First, he desires to know the Lord face to face.
“As the hart pants after the water brooks, so pants my soul after You, O God. My soul thirsts for God, for the living God: when shall I come and appear before God?” Psalm42:1-2
Second, he desires to know the Lord as one in whom he can place infinite trust.
“In God have I put my trust: I will not be afraid what man can do to me.” Psalm 56:11
David has come to understand that he cannot find the satisfaction and fulfillment that he deeply desires from other relationships. Nor is he satisfied with knowing the Lord only as his Savior, or as being the King of all kings who can do great things for him.
Rather, he now desires to know the Lord as a person with whom he can share times of intimate fellowship. When he fell short of this experience, David repented before the Lord.
“I acknowledged my sin unto you, and my iniquity I have not hidden. I said, I will confess my transgressions to the Lord, and you forgave the iniquity of my sin.” Psalm 32:5 NKJ
Now, David is free from all guilt and condemnation and he can say from within the depth of his being:
“You are my hiding place; you shall preserve me from trouble; you shall surround me with songs of deliverance.” Psalm 32:7 NKJ
David has come to understand that only the Lord can satisfy the longing of his soul, and he has totally turned to the Lord (You are my hiding place). There is a clarity in the expression of his trust and expectancy in these words as they flow out from a repentant heart of love, appreciation, and worship (You shall surround me with songs of deliverance).
In this new level of intimacy with David, the Lord spoke to him and imparted this very encouraging promise:
“I will instruct you and teach you in the way you should go; I will guide you with my eye. Do not be like the horse or like the mule, which have no understanding, which must be harnessed with bit and bridle, else they will not come near you.” Psalm 32:8-9 NKJ
David’s repentance has brought him into such an intimate closeness to the Lord (I will guide you with my eye), that he is able to sense the desire of the Lord concerning him, apart from words being spoken. Seeking to take David even further, the Lord exhorted him to be both responsive and obedient – “Do not be like the horse or like the mule.”
We also desperately need this same clarity of Spirit-led protection and guidance that David experienced.
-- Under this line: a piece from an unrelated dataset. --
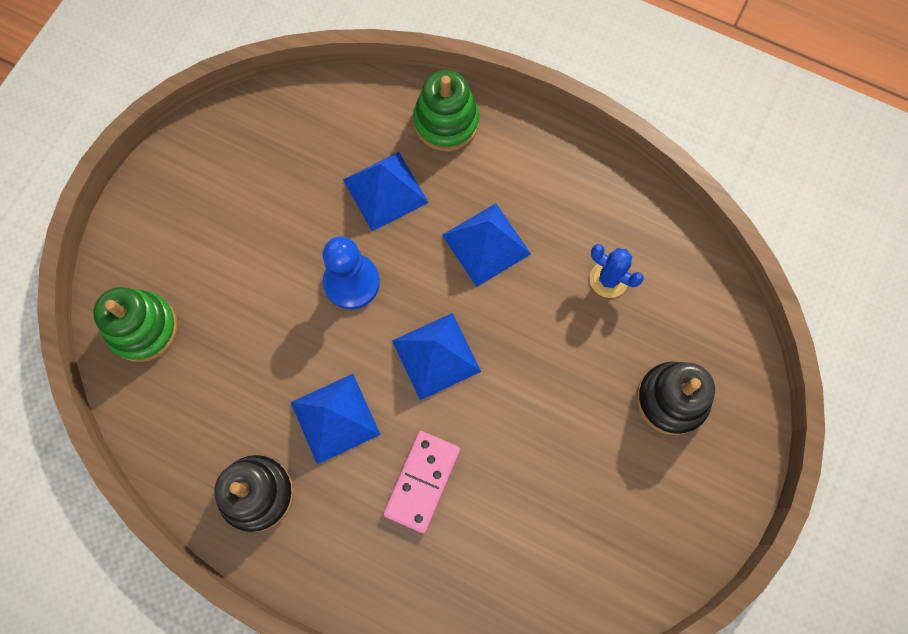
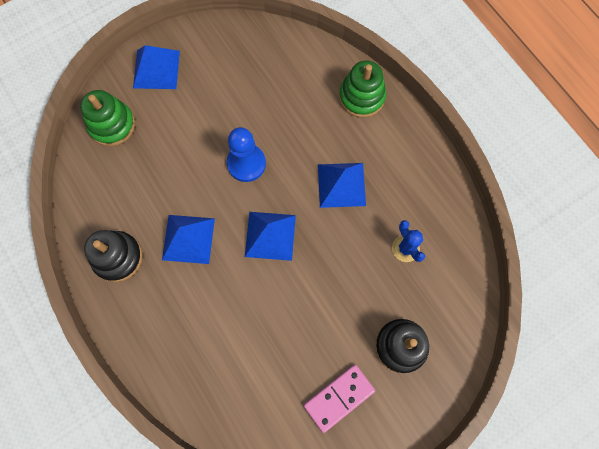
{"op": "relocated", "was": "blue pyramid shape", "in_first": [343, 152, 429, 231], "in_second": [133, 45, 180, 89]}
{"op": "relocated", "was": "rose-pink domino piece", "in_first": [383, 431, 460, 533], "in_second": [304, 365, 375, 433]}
As world pressures and religious confusion increases, we must heed this exhortation in the Word to unconditionally make the Lord our portion.
Psalm 91 promises deliverance and victory in the time of trouble to “He that dwells in the secret place of The Most High.” This “secret place” is a place “set apart” where we can withdraw from the activities of our everyday life experience. Here, we will be able to clearly hear with our spiritual ears, and then appropriate His Words into our spirit and digest them until they become a personal reality within us.
The Lord desires those who will choose Him for Himself alone, apart from anything that He might do for them in blessing and provision.
“I counsel you to buy of Me gold tried in the fire, that you may be rich.” Revelation 3:18a
There are many distracting influences that seek to draw us away from a true, sincere devotion to the Lord. These forces have absolutely no power or control over us, unless we allow them to do so. There must be within each of us an active resistance to anything that will hinder our times of fellowship with the Lord.
The Lord will not over-ride our will. He will guide us, but we are given the freedom to choose our level of response to Him in every area of our life experience. We must abide continually in an attitude of choosing to respond to His wooing our hearts into this place of a “secret abode of intimacy with Him.”
The pulls away from this secret place are many. There continually lurks in the shadows the desire for success, recognition, and earthly security against what might happen. If allowed, these things will step forward to obscure Jesus.
We easily forget His promise in John 16:33. “In the world you will have tribulation; but be of good cheer, I have overcome the world.” Here, Jesus is saying, “Do not fear, in Me you will have peace.” He has promised to care for us, for He is our Shepherd. As we have need, we can freely partake of all that He won on the cross in our behalf.
If we are not receiving His care and protection, we have either chosen the wrong dwelling place, or we have set our affection on something other than Him. When this happens, He patiently waits, ready to help us when we finally turn to Him.
His “word” to us is that we enter into “the secret place” where He dwells, and then make this our real home. David erected a tent on Mount Zion for God to dwell in, but David’s heart became the Lord’s abode. The Lord promises to reward those who seek Him. This reward is God Himself. Nothing can compare to this eternal treasure.
In Romans 8, we are presented with exhortations, promises, and the marvelous word that “all things work together for good to them that love God” (to those who make Him their secret abode).
Then comes the encouraging word, “If God be for us, who can be against us?”
We must put our trust completely in Jesus and seek this place of rest in His presence.
As we do this, we will be eternally grateful and satisfied.